**TASK DATA**
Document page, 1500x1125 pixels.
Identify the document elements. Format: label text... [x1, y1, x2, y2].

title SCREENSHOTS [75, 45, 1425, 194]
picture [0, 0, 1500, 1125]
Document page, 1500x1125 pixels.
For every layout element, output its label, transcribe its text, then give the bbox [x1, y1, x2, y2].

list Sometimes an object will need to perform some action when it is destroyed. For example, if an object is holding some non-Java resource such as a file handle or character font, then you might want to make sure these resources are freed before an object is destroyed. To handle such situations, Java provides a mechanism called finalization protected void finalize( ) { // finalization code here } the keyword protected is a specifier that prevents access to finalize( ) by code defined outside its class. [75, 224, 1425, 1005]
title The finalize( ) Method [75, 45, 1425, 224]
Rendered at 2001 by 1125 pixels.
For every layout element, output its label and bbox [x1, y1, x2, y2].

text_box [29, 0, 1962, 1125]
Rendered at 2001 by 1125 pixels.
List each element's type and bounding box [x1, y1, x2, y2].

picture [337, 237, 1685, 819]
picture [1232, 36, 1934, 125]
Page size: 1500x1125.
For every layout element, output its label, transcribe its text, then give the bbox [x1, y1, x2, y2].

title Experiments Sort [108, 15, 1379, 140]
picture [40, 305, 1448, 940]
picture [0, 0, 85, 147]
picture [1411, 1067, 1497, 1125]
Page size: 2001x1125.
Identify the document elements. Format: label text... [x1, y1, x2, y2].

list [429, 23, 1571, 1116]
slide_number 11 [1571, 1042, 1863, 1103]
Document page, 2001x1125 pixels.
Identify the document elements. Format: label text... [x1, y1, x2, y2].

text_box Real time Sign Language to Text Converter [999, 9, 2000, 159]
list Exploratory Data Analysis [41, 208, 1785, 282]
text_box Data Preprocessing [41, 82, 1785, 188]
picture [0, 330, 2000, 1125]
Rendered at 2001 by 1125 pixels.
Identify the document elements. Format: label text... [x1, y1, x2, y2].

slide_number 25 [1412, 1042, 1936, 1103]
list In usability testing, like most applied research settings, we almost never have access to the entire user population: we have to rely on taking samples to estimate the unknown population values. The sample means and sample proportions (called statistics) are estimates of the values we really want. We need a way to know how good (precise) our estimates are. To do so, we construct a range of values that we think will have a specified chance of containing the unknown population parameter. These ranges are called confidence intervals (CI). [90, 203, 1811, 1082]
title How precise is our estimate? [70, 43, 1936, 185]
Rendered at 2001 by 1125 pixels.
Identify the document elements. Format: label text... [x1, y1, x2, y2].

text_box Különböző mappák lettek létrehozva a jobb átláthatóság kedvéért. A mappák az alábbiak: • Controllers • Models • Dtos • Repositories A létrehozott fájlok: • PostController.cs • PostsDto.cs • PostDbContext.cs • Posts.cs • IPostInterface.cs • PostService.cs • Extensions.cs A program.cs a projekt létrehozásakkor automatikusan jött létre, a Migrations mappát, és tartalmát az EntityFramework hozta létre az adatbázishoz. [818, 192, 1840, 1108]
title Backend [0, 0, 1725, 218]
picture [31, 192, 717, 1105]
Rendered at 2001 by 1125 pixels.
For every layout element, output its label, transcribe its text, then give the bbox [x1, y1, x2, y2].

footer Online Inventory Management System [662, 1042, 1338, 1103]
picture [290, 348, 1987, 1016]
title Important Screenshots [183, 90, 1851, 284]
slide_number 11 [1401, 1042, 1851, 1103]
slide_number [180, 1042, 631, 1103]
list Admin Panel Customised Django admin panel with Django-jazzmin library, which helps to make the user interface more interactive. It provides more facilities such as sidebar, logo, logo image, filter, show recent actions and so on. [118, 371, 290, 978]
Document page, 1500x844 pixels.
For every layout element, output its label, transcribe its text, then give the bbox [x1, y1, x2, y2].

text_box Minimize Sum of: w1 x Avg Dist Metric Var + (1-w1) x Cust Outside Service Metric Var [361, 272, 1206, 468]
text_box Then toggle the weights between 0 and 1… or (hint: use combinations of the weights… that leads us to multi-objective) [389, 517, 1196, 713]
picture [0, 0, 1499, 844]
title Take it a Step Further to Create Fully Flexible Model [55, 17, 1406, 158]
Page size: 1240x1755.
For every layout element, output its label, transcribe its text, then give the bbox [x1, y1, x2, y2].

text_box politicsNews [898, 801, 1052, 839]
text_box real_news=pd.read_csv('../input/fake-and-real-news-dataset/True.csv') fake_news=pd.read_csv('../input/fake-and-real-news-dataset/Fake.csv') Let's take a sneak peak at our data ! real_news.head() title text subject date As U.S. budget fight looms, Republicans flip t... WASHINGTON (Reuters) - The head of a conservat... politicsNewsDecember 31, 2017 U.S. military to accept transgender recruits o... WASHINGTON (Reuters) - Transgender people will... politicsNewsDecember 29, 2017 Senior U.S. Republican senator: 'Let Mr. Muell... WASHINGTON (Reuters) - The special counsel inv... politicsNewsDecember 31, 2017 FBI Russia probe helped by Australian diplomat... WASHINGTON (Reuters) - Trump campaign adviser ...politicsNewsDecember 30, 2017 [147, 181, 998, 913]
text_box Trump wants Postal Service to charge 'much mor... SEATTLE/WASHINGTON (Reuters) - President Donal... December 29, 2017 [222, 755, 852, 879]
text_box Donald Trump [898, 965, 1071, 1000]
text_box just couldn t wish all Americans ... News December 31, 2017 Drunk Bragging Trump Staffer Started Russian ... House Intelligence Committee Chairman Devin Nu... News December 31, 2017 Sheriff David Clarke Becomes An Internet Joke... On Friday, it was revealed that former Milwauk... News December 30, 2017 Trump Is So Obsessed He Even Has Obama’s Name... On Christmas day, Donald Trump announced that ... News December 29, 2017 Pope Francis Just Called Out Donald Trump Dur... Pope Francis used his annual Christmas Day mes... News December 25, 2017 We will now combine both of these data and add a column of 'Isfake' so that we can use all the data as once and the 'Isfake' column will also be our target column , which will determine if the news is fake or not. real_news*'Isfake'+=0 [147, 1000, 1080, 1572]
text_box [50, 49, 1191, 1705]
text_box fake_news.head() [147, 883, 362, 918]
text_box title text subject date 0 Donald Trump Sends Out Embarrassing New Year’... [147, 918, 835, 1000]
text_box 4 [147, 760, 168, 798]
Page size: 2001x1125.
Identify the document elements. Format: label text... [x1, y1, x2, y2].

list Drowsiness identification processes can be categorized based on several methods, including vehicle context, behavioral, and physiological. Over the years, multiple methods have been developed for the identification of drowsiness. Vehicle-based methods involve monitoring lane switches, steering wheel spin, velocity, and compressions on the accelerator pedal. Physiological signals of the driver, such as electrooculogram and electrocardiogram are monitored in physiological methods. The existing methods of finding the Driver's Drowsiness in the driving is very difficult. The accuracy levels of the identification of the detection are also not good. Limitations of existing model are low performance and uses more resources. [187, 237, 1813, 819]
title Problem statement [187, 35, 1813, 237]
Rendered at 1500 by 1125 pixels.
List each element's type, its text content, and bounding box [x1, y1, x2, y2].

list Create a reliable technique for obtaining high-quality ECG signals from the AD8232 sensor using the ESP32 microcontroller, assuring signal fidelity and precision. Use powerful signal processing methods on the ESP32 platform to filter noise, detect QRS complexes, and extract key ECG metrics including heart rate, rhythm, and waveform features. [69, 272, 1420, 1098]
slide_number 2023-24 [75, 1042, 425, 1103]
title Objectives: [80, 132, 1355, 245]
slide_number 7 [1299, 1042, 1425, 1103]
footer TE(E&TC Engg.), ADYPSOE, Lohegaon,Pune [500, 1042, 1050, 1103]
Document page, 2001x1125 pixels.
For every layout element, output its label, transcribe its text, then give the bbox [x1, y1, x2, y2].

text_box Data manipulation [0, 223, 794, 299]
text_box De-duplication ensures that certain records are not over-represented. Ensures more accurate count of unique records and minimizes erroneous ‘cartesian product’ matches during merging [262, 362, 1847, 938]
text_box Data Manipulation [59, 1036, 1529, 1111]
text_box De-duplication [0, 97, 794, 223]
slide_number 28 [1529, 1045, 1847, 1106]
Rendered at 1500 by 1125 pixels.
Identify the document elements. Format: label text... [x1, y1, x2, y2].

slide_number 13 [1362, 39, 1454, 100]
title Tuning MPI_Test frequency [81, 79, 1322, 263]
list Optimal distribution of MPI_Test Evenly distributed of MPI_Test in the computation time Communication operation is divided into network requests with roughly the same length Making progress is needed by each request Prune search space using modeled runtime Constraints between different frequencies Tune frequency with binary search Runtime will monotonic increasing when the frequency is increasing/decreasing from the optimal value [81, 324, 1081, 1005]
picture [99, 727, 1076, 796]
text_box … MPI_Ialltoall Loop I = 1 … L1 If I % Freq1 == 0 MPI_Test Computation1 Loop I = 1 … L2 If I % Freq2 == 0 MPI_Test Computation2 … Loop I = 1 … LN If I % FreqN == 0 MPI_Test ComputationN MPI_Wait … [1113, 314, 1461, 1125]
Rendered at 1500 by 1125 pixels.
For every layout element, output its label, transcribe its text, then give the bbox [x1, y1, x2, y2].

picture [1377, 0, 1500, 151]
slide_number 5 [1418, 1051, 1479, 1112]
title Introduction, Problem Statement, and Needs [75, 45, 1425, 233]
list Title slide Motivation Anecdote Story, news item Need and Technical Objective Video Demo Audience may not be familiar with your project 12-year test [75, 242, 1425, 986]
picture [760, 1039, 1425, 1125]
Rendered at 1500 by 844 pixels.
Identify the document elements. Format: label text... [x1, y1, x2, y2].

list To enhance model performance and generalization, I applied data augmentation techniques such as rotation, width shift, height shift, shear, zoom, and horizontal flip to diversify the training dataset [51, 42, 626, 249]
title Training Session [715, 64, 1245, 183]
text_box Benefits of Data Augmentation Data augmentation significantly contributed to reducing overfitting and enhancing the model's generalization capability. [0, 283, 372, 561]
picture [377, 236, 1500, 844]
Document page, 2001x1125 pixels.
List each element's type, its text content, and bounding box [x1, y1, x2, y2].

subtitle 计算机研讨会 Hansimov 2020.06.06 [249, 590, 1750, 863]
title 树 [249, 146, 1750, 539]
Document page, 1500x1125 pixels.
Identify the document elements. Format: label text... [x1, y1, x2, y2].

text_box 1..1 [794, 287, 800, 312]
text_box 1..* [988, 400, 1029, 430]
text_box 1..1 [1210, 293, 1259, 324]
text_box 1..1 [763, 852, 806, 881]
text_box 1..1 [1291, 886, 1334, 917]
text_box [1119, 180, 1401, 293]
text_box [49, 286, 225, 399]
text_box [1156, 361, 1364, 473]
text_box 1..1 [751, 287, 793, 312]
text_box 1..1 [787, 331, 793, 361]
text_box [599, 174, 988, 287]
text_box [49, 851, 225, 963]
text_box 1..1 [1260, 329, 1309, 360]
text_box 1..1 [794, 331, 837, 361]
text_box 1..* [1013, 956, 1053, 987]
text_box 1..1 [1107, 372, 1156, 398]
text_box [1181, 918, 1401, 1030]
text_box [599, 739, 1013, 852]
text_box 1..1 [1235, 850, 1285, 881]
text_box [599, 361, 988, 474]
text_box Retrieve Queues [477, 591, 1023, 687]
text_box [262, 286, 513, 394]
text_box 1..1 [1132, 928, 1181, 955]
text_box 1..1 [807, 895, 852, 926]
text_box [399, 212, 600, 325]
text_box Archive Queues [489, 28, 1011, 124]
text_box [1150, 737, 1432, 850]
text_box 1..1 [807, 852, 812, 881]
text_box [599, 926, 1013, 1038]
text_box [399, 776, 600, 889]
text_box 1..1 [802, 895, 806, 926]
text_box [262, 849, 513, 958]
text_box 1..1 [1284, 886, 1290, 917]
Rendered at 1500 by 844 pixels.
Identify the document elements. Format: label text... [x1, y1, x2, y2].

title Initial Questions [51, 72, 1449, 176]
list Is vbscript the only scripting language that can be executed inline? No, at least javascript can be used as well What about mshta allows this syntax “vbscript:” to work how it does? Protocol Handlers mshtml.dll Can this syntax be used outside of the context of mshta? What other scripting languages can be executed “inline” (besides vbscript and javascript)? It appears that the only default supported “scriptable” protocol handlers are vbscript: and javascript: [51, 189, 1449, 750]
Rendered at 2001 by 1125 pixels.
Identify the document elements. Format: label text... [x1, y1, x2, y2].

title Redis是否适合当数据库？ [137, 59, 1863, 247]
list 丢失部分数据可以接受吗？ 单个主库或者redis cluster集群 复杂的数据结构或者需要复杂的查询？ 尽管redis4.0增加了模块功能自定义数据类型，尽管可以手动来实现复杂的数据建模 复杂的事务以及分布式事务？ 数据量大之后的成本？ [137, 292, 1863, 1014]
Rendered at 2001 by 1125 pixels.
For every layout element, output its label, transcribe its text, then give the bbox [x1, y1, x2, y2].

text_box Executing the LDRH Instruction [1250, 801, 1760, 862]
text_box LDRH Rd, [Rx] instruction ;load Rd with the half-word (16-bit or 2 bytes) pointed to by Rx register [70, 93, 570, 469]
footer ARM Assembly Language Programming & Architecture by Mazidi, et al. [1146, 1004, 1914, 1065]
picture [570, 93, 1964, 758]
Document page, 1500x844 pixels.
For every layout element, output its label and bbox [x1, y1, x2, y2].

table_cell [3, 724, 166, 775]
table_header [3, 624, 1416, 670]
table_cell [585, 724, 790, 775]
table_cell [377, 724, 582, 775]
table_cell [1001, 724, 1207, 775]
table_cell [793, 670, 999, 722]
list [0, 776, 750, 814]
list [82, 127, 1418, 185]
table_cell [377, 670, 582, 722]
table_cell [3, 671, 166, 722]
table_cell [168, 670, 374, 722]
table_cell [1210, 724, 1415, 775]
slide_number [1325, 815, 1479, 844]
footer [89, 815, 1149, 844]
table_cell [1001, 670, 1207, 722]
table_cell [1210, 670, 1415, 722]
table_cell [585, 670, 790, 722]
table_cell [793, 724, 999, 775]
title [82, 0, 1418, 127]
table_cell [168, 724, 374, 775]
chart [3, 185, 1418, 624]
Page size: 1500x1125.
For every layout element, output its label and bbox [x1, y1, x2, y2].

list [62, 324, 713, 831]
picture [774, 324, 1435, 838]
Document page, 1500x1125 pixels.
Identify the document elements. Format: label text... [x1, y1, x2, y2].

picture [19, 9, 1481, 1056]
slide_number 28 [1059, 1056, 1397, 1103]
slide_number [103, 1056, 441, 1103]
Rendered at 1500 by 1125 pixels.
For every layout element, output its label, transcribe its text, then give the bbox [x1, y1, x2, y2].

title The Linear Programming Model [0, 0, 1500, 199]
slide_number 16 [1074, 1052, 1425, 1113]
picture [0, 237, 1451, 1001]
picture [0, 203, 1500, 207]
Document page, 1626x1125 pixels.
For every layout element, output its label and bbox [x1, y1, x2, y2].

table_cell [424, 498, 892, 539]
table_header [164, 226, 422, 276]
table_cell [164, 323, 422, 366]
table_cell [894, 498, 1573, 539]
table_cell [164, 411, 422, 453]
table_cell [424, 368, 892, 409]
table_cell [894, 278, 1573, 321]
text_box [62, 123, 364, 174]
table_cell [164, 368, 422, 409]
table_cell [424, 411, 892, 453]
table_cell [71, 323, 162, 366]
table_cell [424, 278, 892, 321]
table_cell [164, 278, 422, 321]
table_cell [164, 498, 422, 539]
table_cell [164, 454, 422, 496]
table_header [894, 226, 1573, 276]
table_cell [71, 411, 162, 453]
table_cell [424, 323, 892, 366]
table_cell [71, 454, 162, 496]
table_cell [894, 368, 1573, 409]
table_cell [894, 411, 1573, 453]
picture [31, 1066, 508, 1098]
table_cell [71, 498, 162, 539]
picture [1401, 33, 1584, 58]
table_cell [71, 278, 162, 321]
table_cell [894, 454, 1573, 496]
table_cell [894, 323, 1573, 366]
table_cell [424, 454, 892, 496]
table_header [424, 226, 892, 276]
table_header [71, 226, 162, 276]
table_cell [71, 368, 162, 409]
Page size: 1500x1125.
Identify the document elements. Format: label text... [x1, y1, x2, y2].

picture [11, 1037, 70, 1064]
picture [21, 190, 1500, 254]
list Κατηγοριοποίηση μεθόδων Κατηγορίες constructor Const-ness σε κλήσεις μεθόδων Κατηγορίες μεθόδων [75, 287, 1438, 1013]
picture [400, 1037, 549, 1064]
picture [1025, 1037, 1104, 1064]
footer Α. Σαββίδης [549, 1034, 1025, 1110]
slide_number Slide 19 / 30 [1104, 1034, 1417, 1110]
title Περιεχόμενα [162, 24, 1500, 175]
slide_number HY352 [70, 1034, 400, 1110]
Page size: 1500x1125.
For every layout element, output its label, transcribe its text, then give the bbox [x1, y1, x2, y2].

**WHAT NEEDS TO BE DONE**
Using the data above, reproduce exactly the lines from the line that contains "slide_number [103, 1056, 441, 1103]" through the line that contains "Document page, 1626x1125 pixels.", including both.

**TASK ANSWER**
slide_number [103, 1056, 441, 1103]
Rendered at 1500 by 1125 pixels.
For every layout element, output its label, transcribe its text, then give the bbox [x1, y1, x2, y2].

title The Linear Programming Model [0, 0, 1500, 199]
slide_number 16 [1074, 1052, 1425, 1113]
picture [0, 237, 1451, 1001]
picture [0, 203, 1500, 207]
Document page, 1626x1125 pixels.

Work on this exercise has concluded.